__Work order__: The following data has a line with "维拉的父母支持她对天文学的兴" and a line with "2 英寸×2 英寸的玻璃感光板，里面有一颗恒星的光谱。如果她能测量它的速度，她就能得到这份工作。她得到了那份工作。". Write out exactly those lines and all the lines between them.

Pictures paired with source code
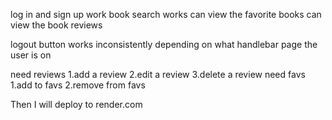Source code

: log in and sign up work
book search works
can view the favorite books
can view the book reviews

logout button works inconsistently depending on what handlebar page the user is on

need reviews 1.add a review 2.edit a review 3.delete a review
need favs 1.add to favs 2.remove from favs

Then I will deploy to render.com
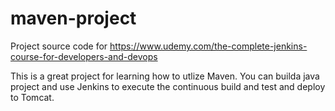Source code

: # maven-project
Project source code for https://www.udemy.com/the-complete-jenkins-course-for-developers-and-devops

This is a great project for learning how to utlize Maven.  You can builda java project and use Jenkins to execute the continuous build and test and deploy to Tomcat.
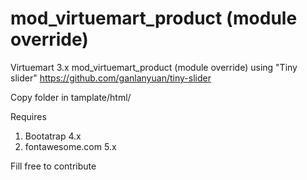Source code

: # mod_virtuemart_product (module override)

Virtuemart 3.x mod_virtuemart_product (module override) using "Tiny slider" https://github.com/ganlanyuan/tiny-slider

Copy folder in tamplate/html/

Requires
1) Bootatrap 4.x
2) fontawesome.com 5.x 

Fill free to contribute
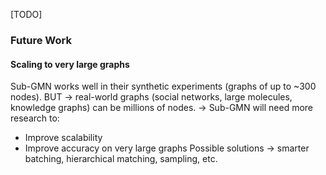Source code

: [TODO]

### Future Work

#### Scaling to very large graphs
Sub-GMN works well in their synthetic experiments (graphs of up to ~300 nodes).
BUT → real-world graphs (social networks, large molecules, knowledge graphs) can be millions of nodes.
->  Sub-GMN will need more research to:
- Improve scalability
- Improve accuracy on very large graphs
Possible solutions → smarter batching, hierarchical matching, sampling, etc.


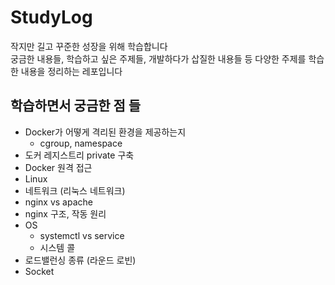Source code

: # StudyLog
작지만 길고 꾸준한 성장을 위해 학습합니다<br>
궁금한 내용들, 학습하고 싶은 주제들, 개발하다가 삽질한 내용들 등 다양한 주제를 학습한 내용을 정리하는 레포입니다

## 학습하면서 궁금한 점 들
- Docker가 어떻게 격리된 환경을 제공하는지
  - cgroup, namespace
- 도커 레지스트리 private 구축
- Docker 원격 접근
- Linux
- 네트워크 (리눅스 네트워크)
- nginx vs apache
- nginx 구조, 작동 원리
- OS
  - systemctl vs service
  - 시스템 콜
- 로드밸런싱 종류 (라운드 로빈)
- Socket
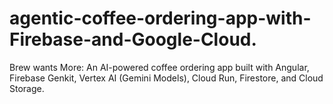 # agentic-coffee-ordering-app-with-Firebase-and-Google-Cloud.
Brew wants More: An AI-powered coffee ordering app built with Angular, Firebase Genkit, Vertex AI (Gemini Models), Cloud Run, Firestore, and Cloud Storage.
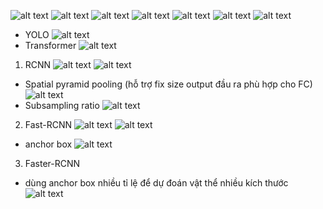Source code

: ![alt text](image.png)
![alt text](image-1.png)
![alt text](image-2.png)
![alt text](image-3.png)
![alt text](image-4.png)
![alt text](image-5.png)
![alt text](image-6.png)
- YOLO
![alt text](image-7.png)
- Transformer
![alt text](image-8.png)
1. RCNN
![alt text](image-9.png)
![alt text](image-10.png)
- Spatial pyramid pooling (hỗ trợ fix size output đầu ra phù hợp cho FC)
![alt text](image-11.png)
- Subsampling ratio
![alt text](image-12.png)
2. Fast-RCNN
![alt text](image-13.png)
![alt text](image-14.png)
- anchor box
![alt text](image-15.png)
3. Faster-RCNN
- dùng anchor box nhiều tỉ lệ để dự đoán vật thể nhiều kích thước
![alt text](image-17.png)

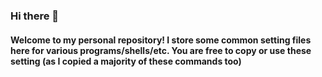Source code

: ### Hi there 👋

#### Welcome to my personal repository! I store some common setting files here for various programs/shells/etc. You are free to copy or use these setting (as I copied a majority of these commands too)


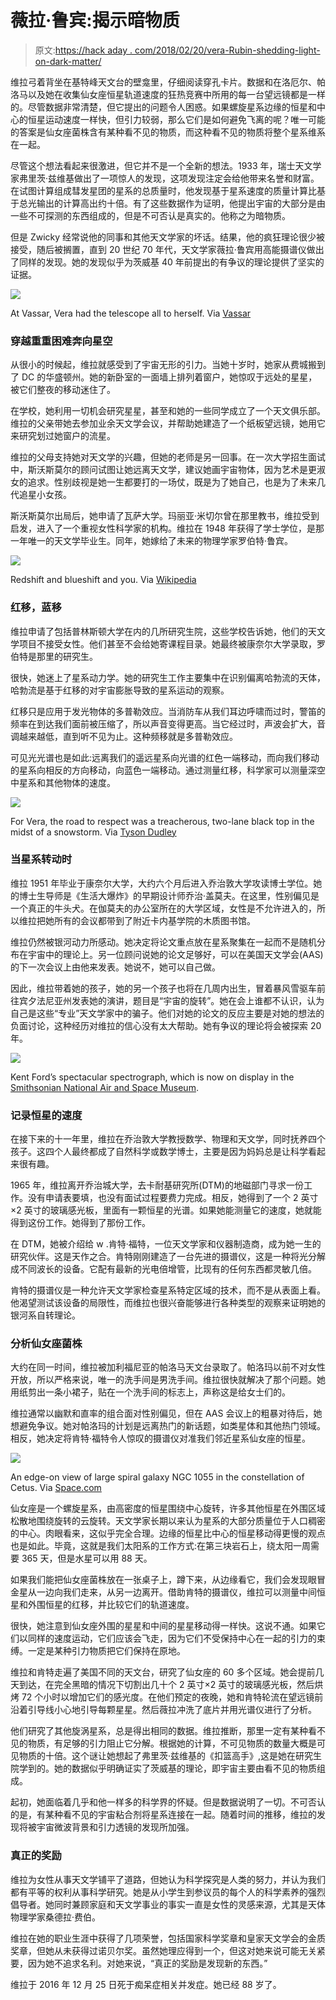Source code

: # 薇拉·鲁宾:揭示暗物质

> 原文:[https://hack aday . com/2018/02/20/vera-Rubin-shedding-light-on-dark-matter/](https://hackaday.com/2018/02/20/vera-rubin-shedding-light-on-dark-matter/)

维拉弓着背坐在基特峰天文台的壁龛里，仔细阅读穿孔卡片。数据和在洛厄尔、帕洛马以及她在收集仙女座恒星轨道速度的狂热竞赛中所用的每一台望远镜都是一样的。尽管数据非常清楚，但它提出的问题令人困惑。如果螺旋星系边缘的恒星和中心的恒星运动速度一样快，但引力较弱，那么它们是如何避免飞离的呢？唯一可能的答案是仙女座菌株含有某种看不见的物质，而这种看不见的物质将整个星系维系在一起。

尽管这个想法看起来很激进，但它并不是一个全新的想法。1933 年，瑞士天文学家弗里茨·兹维基做出了一项惊人的发现，这项发现注定会给他带来名誉和财富。在试图计算组成彗发星团的星系的总质量时，他发现基于星系速度的质量计算比基于总光输出的计算高出约十倍。有了这些数据作为证明，他提出宇宙的大部分是由一些不可探测的东西组成的，但是不可否认是真实的。他称之为暗物质。

但是 Zwicky 经常说他的同事和其他天文学家的坏话。结果，他的疯狂理论很少被接受，随后被搁置，直到 20 世纪 70 年代，天文学家薇拉·鲁宾用高能摄谱仪做出了同样的发现。她的发现似乎为茨威基 40 年前提出的有争议的理论提供了坚实的证据。

[![](../Images/469dd7dc86e08cffc8c22acd55963665.png)](https://hackaday.com/wp-content/uploads/2018/02/vassar-vera-telescope.jpg)

At Vassar, Vera had the telescope all to herself. Via [Vassar](https://alums.vassar.edu/news/2013-2014/140401-in-the-media.html)

### 穿越重重困难奔向星空

从很小的时候起，维拉就感受到了宇宙无形的引力。当她十岁时，她家从费城搬到了 DC 的华盛顿州。她的新卧室的一面墙上排列着窗户，她惊叹于远处的星星，被它们整夜的移动迷住了。

在学校，她利用一切机会研究星星，甚至和她的一些同学成立了一个天文俱乐部。维拉的父亲带她去参加业余天文学会议，并帮助她建造了一个纸板望远镜，她用它来研究划过她窗户的流星。

维拉的父母支持她对天文学的兴趣，但她的老师是另一回事。在一次大学招生面试中，斯沃斯莫尔的顾问试图让她远离天文学，建议她画宇宙物体，因为艺术是更淑女的追求。性别歧视是她一生都要打的一场仗，既是为了她自己，也是为了未来几代追星小女孩。

斯沃斯莫尔出局后，她申请了瓦萨大学。玛丽亚·米切尔曾在那里教书，维拉受到启发，进入了一个重视女性科学家的机构。维拉在 1948 年获得了学士学位，是那一年唯一的天文学毕业生。同年，她嫁给了未来的物理学家罗伯特·鲁宾。

[![](../Images/a1ffb6dfa2c6fde057567aec1343417e.png)](https://hackaday.com/wp-content/uploads/2018/02/wiki-shifts1.png)

Redshift and blueshift and you. Via [Wikipedia](https://en.wikipedia.org/wiki/Redshift)

### 红移，蓝移

维拉申请了包括普林斯顿大学在内的几所研究生院，这些学校告诉她，他们的天文学项目不接受女性。他们甚至不会给她寄课程目录。她最终被康奈尔大学录取，罗伯特是那里的研究生。

很快，她迷上了星系动力学。她的研究生工作主要集中在识别偏离哈勃流的天体，哈勃流是基于红移的对宇宙膨胀导致的星系运动的观察。

红移只是应用于发光物体的多普勒效应。当消防车从我们耳边呼啸而过时，警笛的频率在到达我们面前被压缩了，所以声音变得更高。当它经过时，声波会扩大，音调越来越低，直到听不见为止。这种频移就是多普勒效应。

可见光光谱也是如此:远离我们的遥远星系向光谱的红色一端移动，而向我们移动的星系向相反的方向移动，向蓝色一端移动。通过测量红移，科学家可以测量深空中星系和其他物体的速度。

[![](../Images/19840c7cecce5b21762c78fa064f7231.png)](https://hackaday.com/wp-content/uploads/2018/02/snow-road.png)

For Vera, the road to respect was a treacherous, two-lane black top in the midst of a snowstorm. Via [Tyson Dudley](https://unsplash.com/photos/xLYhxRqruOM)

### 当星系转动时

维拉 1951 年毕业于康奈尔大学，大约六个月后进入乔治敦大学攻读博士学位。她的博士生导师是《生活大爆炸》的早期设计师乔治·盖莫夫。在这里，性别偏见是一个真正的牛头犬。在伽莫夫的办公室所在的大学区域，女性是不允许进入的，所以维拉把她所有的会议都带到了附近卡内基学院的木质图书馆。

维拉仍然被银河动力所感动。她决定将论文重点放在星系聚集在一起而不是随机分布在宇宙中的理论上。另一位顾问说她的论文足够好，可以在美国天文学会(AAS)的下一次会议上由他来发表。她说不，她可以自己做。

因此，维拉带着她的孩子，她的另一个孩子也将在几周内出生，冒着暴风雪驱车前往宾夕法尼亚州发表她的演讲，题目是“宇宙的旋转”。她在会上谁都不认识，认为自己是这些“专业”天文学家中的骗子。他们对她的论文的反应主要是对她的想法的负面讨论，这种经历对维拉的信心没有太大帮助。她有争议的理论将会被探索 20 年。

[![](../Images/2defbcf856b9f746620c411e165d4600.png)](https://hackaday.com/wp-content/uploads/2018/02/amazing-spectrograph.jpg)

Kent Ford’s spectacular spectrograph, which is now on display in the [Smithsonian National Air and Space Museum](https://airandspace.si.edu/collection-objects/spectrograph-dtm-image-tube).

### 记录恒星的速度

在接下来的十一年里，维拉在乔治敦大学教授数学、物理和天文学，同时抚养四个孩子。这四个人最终都成了自然科学或数学博士，主要是因为妈妈总是让科学看起来很有趣。

1965 年，维拉离开乔治城大学，去卡耐基研究所(DTM)的地磁部门寻求一份工作。没有申请表要填，也没有面试过程要费力完成。相反，她得到了一个 2 英寸×2 英寸的玻璃感光板，里面有一颗恒星的光谱。如果她能测量它的速度，她就能得到这份工作。她得到了那份工作。

在 DTM，她被介绍给 w .肯特·福特，一位天文学家和仪器制造商，成为她一生的研究伙伴。这是天作之合。肯特刚刚建造了一台先进的摄谱仪，这是一种将光分解成不同波长的设备。它配有最新的光电倍增管，比现有的任何东西都灵敏几倍。

肯特的摄谱仪是一种允许天文学家检查星系特定区域的技术，而不是从表面上看。他渴望测试该设备的局限性，而维拉也很兴奋能够进行各种类型的观察来证明她的银河系自转理论。

### 分析仙女座菌株

大约在同一时间，维拉被加利福尼亚的帕洛马天文台录取了。帕洛玛以前不对女性开放，所以严格来说，唯一的洗手间是男洗手间。维拉很快就解决了那个问题。她用纸剪出一条小裙子，贴在一个洗手间的标志上，声称这是给女士们的。

维拉通常以幽默和直率的组合面对性别偏见，但在 AAS 会议上的粗暴对待后，她想避免争议。她对帕洛玛的计划是远离热门的新话题，如类星体和其他热门领域。相反，她决定将肯特·福特令人惊叹的摄谱仪对准我们邻近星系仙女座的恒星。

[![](../Images/0a0646f665d4980a24ea6ed74094a23c.png)](https://hackaday.com/wp-content/uploads/2018/02/ngc-1055.jpg)

An edge-on view of large spiral galaxy NGC 1055 in the constellation of Cetus. Via [Space.com](https://www.space.com/35888-unique-edge-on-view-spiral-galaxy.html)

仙女座是一个螺旋星系，由高密度的恒星围绕中心旋转，许多其他恒星在外围区域松散地围绕旋转的云旋转。天文学家长期以来认为星系的大部分质量位于人口稠密的中心。肉眼看来，这似乎完全合理。边缘的恒星比中心的恒星移动得更慢的观点也是如此。毕竟，这就是我们太阳系的工作方式:在第三块岩石上，绕太阳一周需要 365 天，但是水星可以用 88 天。

如果我们能把仙女座菌株放在一张桌子上，蹲下来，从边缘看它，我们会发现眼冒金星从一边向我们走来，从另一边离开。借助肯特的摄谱仪，维拉可以测量中间恒星和外围恒星的红移，并比较它们的轨道速度。

很快，她注意到仙女座外围的星星和中间的星星移动得一样快。这说不通。如果它们以同样的速度运动，它们应该会飞走，因为它们不受保持中心在一起的引力的束缚。一定是某种引力物质把它们保持在原地。

维拉和肯特走遍了美国不同的天文台，研究了仙女座的 60 多个区域。她会提前几天到达，在完全黑暗的情况下切割出几十个 2 英寸×2 英寸的玻璃感光板，然后烘烤 72 个小时以增加它们的感光度。在他们预定的夜晚，她和肯特轮流在望远镜前沿着引导线小心地引导每颗星星。然后薇拉冲洗了底片并用光谱仪进行了分析。

他们研究了其他旋涡星系，总是得出相同的数据。维拉推断，那里一定有某种看不见的物质，有足够的引力阻止它分解。根据她的计算，不可见物质的数量大概是可见物质的十倍。这个谜让她想起了弗里茨·兹维基的《扣篮高手》,这是她在研究生院学到的。她的数据似乎明确证实了茨威基的理论，即宇宙主要由看不见的物质组成。

起初，她面临着几乎和他一样多的科学界的怀疑。但是数据说明了一切。不可否认的是，有某种看不见的宇宙粘合剂将星系连接在一起。随着时间的推移，维拉的发现将被宇宙微波背景和引力透镜的发现所加强。

### 真正的奖励

维拉为女性从事天文学铺平了道路，但她认为科学探究是人类的努力，并认为我们都有平等的权利从事科学研究。她是从小学生到参议员的每个人的科学素养的强烈倡导者。她同时兼顾家庭和天文学事业的事实一直是女性的灵感来源，尤其是天体物理学家桑德拉·费伯。

维拉在她的职业生涯中获得了几项荣誉，包括国家科学奖章和皇家天文学会的金质奖章，但她从未获得过诺贝尔奖。虽然她理应得到一个，但这对她来说可能无关紧要，因为她不追求名利。对她来说，“真正的奖励是发现新的东西。”

维拉于 2016 年 12 月 25 日死于痴呆症相关并发症。她已经 88 岁了。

__Written answer__:
维拉的父母支持她对天文学的兴趣，但她的老师是另一回事。在一次大学招生面试中，斯沃斯莫尔的顾问试图让她远离天文学，建议她画宇宙物体，因为艺术是更淑女的追求。性别歧视是她一生都要打的一场仗，既是为了她自己，也是为了未来几代追星小女孩。

斯沃斯莫尔出局后，她申请了瓦萨大学。玛丽亚·米切尔曾在那里教书，维拉受到启发，进入了一个重视女性科学家的机构。维拉在 1948 年获得了学士学位，是那一年唯一的天文学毕业生。同年，她嫁给了未来的物理学家罗伯特·鲁宾。

[![](../Images/a1ffb6dfa2c6fde057567aec1343417e.png)](https://hackaday.com/wp-content/uploads/2018/02/wiki-shifts1.png)

Redshift and blueshift and you. Via [Wikipedia](https://en.wikipedia.org/wiki/Redshift)

### 红移，蓝移

维拉申请了包括普林斯顿大学在内的几所研究生院，这些学校告诉她，他们的天文学项目不接受女性。他们甚至不会给她寄课程目录。她最终被康奈尔大学录取，罗伯特是那里的研究生。

很快，她迷上了星系动力学。她的研究生工作主要集中在识别偏离哈勃流的天体，哈勃流是基于红移的对宇宙膨胀导致的星系运动的观察。

红移只是应用于发光物体的多普勒效应。当消防车从我们耳边呼啸而过时，警笛的频率在到达我们面前被压缩了，所以声音变得更高。当它经过时，声波会扩大，音调越来越低，直到听不见为止。这种频移就是多普勒效应。

可见光光谱也是如此:远离我们的遥远星系向光谱的红色一端移动，而向我们移动的星系向相反的方向移动，向蓝色一端移动。通过测量红移，科学家可以测量深空中星系和其他物体的速度。

[![](../Images/19840c7cecce5b21762c78fa064f7231.png)](https://hackaday.com/wp-content/uploads/2018/02/snow-road.png)

For Vera, the road to respect was a treacherous, two-lane black top in the midst of a snowstorm. Via [Tyson Dudley](https://unsplash.com/photos/xLYhxRqruOM)

### 当星系转动时

维拉 1951 年毕业于康奈尔大学，大约六个月后进入乔治敦大学攻读博士学位。她的博士生导师是《生活大爆炸》的早期设计师乔治·盖莫夫。在这里，性别偏见是一个真正的牛头犬。在伽莫夫的办公室所在的大学区域，女性是不允许进入的，所以维拉把她所有的会议都带到了附近卡内基学院的木质图书馆。

维拉仍然被银河动力所感动。她决定将论文重点放在星系聚集在一起而不是随机分布在宇宙中的理论上。另一位顾问说她的论文足够好，可以在美国天文学会(AAS)的下一次会议上由他来发表。她说不，她可以自己做。

因此，维拉带着她的孩子，她的另一个孩子也将在几周内出生，冒着暴风雪驱车前往宾夕法尼亚州发表她的演讲，题目是“宇宙的旋转”。她在会上谁都不认识，认为自己是这些“专业”天文学家中的骗子。他们对她的论文的反应主要是对她的想法的负面讨论，这种经历对维拉的信心没有太大帮助。她有争议的理论将会被探索 20 年。

[![](../Images/2defbcf856b9f746620c411e165d4600.png)](https://hackaday.com/wp-content/uploads/2018/02/amazing-spectrograph.jpg)

Kent Ford’s spectacular spectrograph, which is now on display in the [Smithsonian National Air and Space Museum](https://airandspace.si.edu/collection-objects/spectrograph-dtm-image-tube).

### 记录恒星的速度

在接下来的十一年里，维拉在乔治敦大学教授数学、物理和天文学，同时抚养四个孩子。这四个人最终都成了自然科学或数学博士，主要是因为妈妈总是让科学看起来很有趣。

1965 年，维拉离开乔治城大学，去卡耐基研究所(DTM)的地磁部门寻求一份工作。没有申请表要填，也没有面试过程要费力完成。相反，她得到了一个 2 英寸×2 英寸的玻璃感光板，里面有一颗恒星的光谱。如果她能测量它的速度，她就能得到这份工作。她得到了那份工作。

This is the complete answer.